### [Work instructions]
In the data below, find each line carrying the string "timescale" and copy it out.

### [Available data]

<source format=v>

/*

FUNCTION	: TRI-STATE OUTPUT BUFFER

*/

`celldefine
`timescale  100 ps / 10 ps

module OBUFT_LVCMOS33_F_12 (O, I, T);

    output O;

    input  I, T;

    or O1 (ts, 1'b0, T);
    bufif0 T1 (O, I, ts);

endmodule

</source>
---
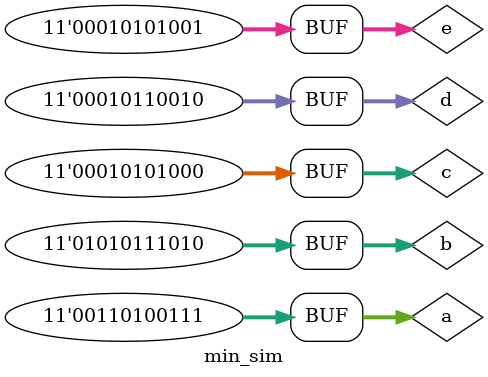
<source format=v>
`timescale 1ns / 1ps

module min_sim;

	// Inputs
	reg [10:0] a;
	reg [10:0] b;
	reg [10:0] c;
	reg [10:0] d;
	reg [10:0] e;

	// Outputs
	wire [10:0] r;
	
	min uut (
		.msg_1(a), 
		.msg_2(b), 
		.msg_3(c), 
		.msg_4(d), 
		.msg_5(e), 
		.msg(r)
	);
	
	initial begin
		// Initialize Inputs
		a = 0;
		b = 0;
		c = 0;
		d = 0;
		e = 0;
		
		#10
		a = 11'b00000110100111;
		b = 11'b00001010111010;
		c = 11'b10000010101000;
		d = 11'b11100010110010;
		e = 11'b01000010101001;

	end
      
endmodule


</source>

### [Solution for this exercise]
`timescale  100 ps / 10 ps
`timescale 1ns / 1ps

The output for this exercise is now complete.